(Difference listings)
****************

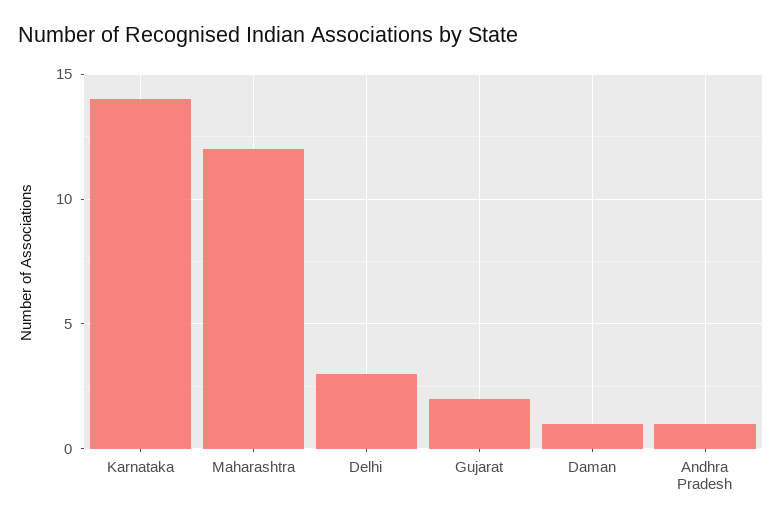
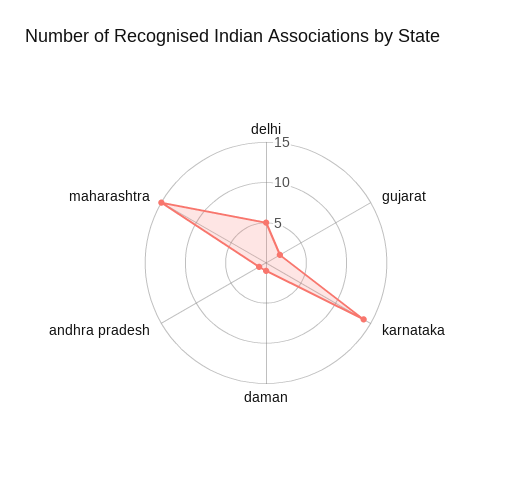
Maharashtra: 12 -> 15
Delhi: 3 -> 5

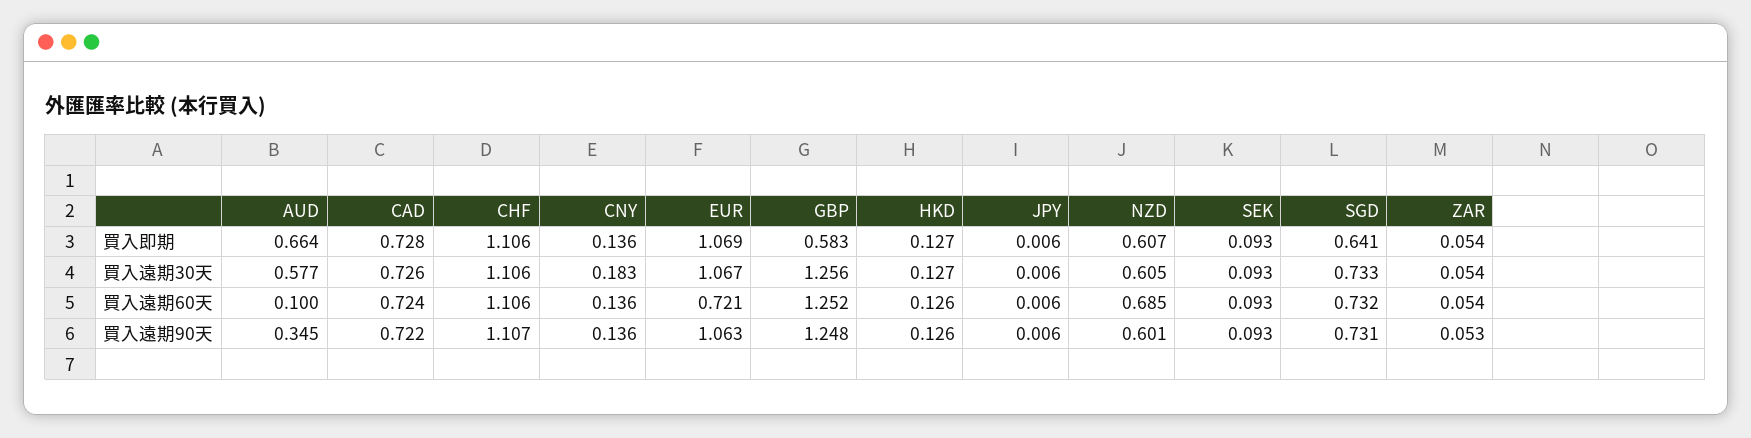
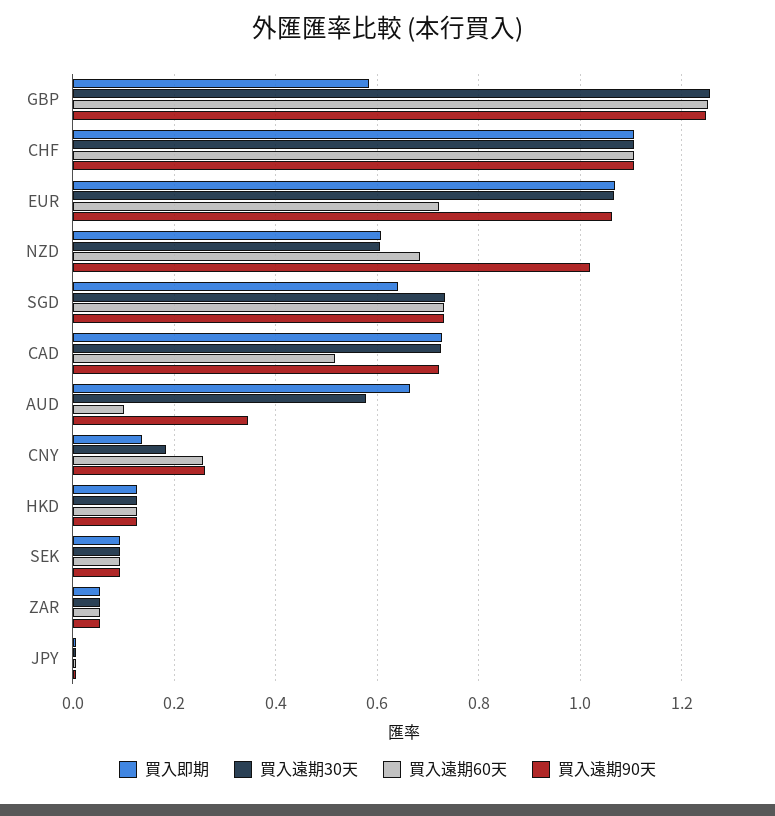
買入遠期60天, CAD: 0.724 -> 0.52
買入遠期60天, CNY: 0.136 -> 0.26
買入遠期90天, CNY: 0.136 -> 0.26
買入遠期90天, NZD: 0.601 -> 1.02

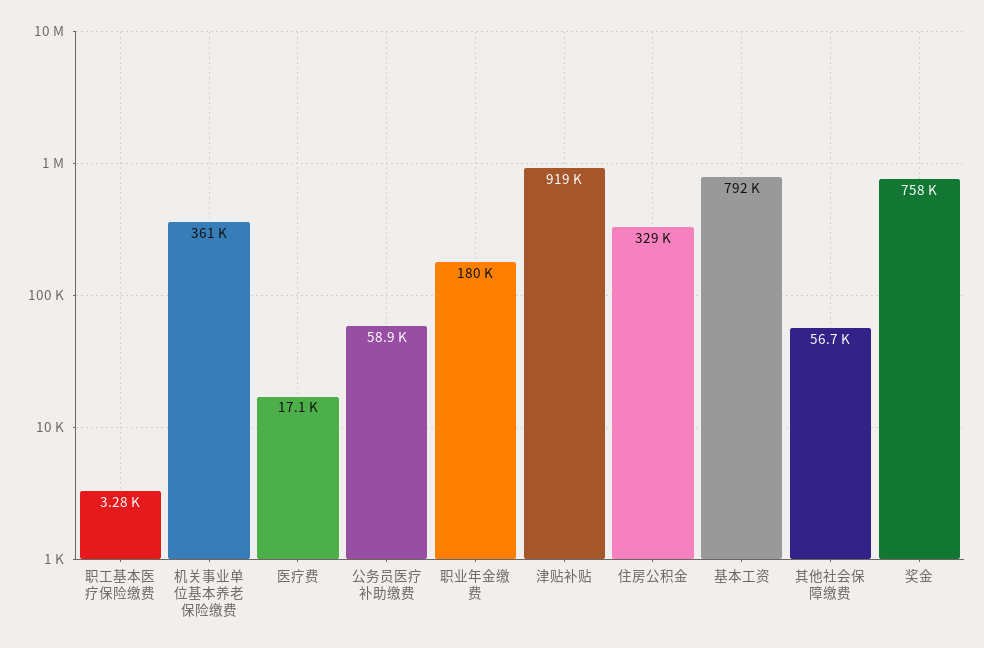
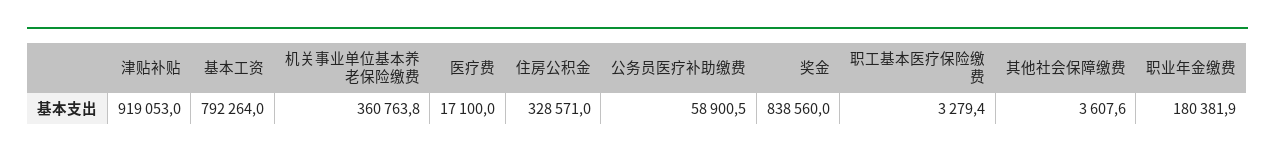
其他社会保障缴费: 56700 -> 3607.6
奖金: 758000 -> 838560

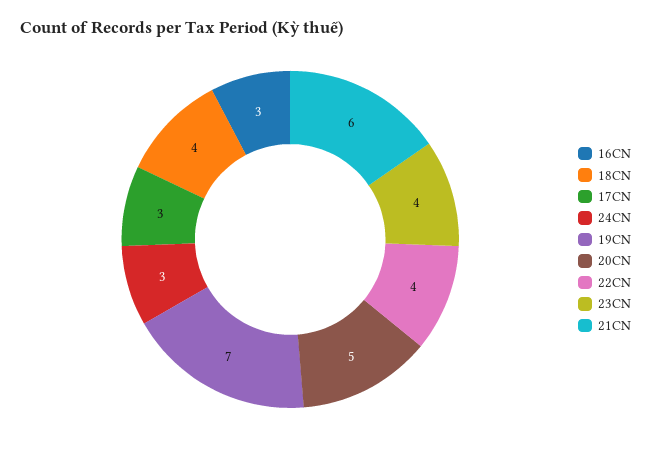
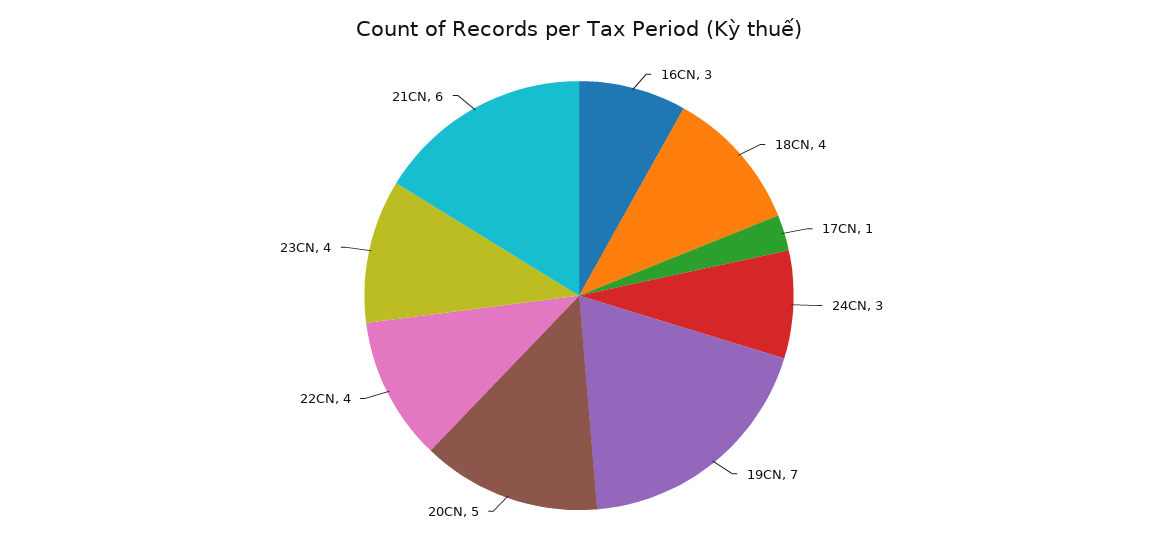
17CN: 3 -> 1

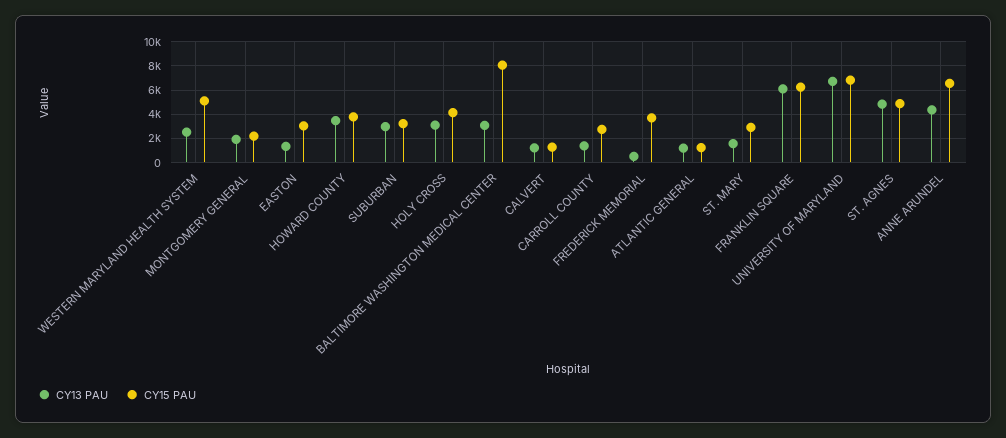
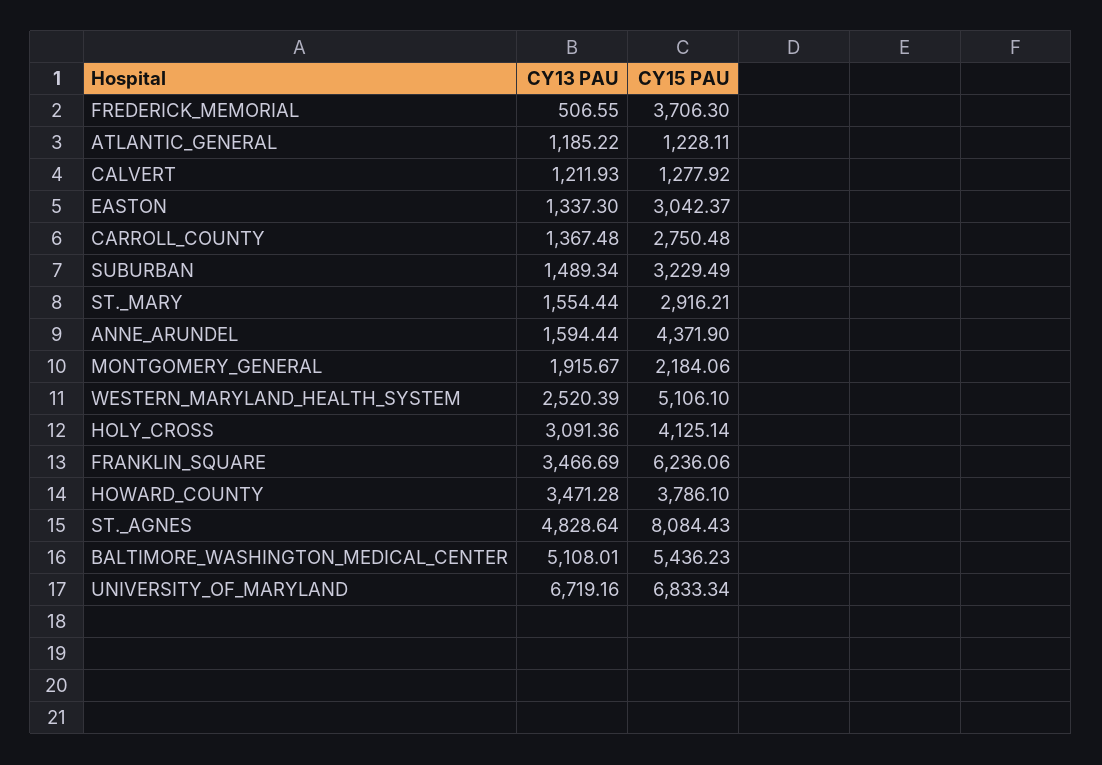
CY13 PAU, SUBURBAN: 3000 -> 1489.34
CY13 PAU, BALTIMORE WASHINGTON MEDICAL CENTER: 3000 -> 5108.01
CY15 PAU, BALTIMORE WASHINGTON MEDICAL CENTER: 8000 -> 5436.23
CY13 PAU, FRANKLIN SQUARE: 6000 -> 3466.69
CY15 PAU, ST. AGNES: 5000 -> 8084.43
CY13 PAU, ANNE ARUNDEL: 4500 -> 1594.44
CY15 PAU, ANNE ARUNDEL: 6500 -> 4371.9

****************

### DIRECTIVE
Keep each line of the records exactly as it is while transcribing them, but leave the images behind.

### WRITTEN REPLY
Maharashtra: 12 -> 15
Delhi: 3 -> 5

買入遠期60天, CAD: 0.724 -> 0.52
買入遠期60天, CNY: 0.136 -> 0.26
買入遠期90天, CNY: 0.136 -> 0.26
買入遠期90天, NZD: 0.601 -> 1.02

其他社会保障缴费: 56700 -> 3607.6
奖金: 758000 -> 838560

17CN: 3 -> 1

CY13 PAU, SUBURBAN: 3000 -> 1489.34
CY13 PAU, BALTIMORE WASHINGTON MEDICAL CENTER: 3000 -> 5108.01
CY15 PAU, BALTIMORE WASHINGTON MEDICAL CENTER: 8000 -> 5436.23
CY13 PAU, FRANKLIN SQUARE: 6000 -> 3466.69
CY15 PAU, ST. AGNES: 5000 -> 8084.43
CY13 PAU, ANNE ARUNDEL: 4500 -> 1594.44
CY15 PAU, ANNE ARUNDEL: 6500 -> 4371.9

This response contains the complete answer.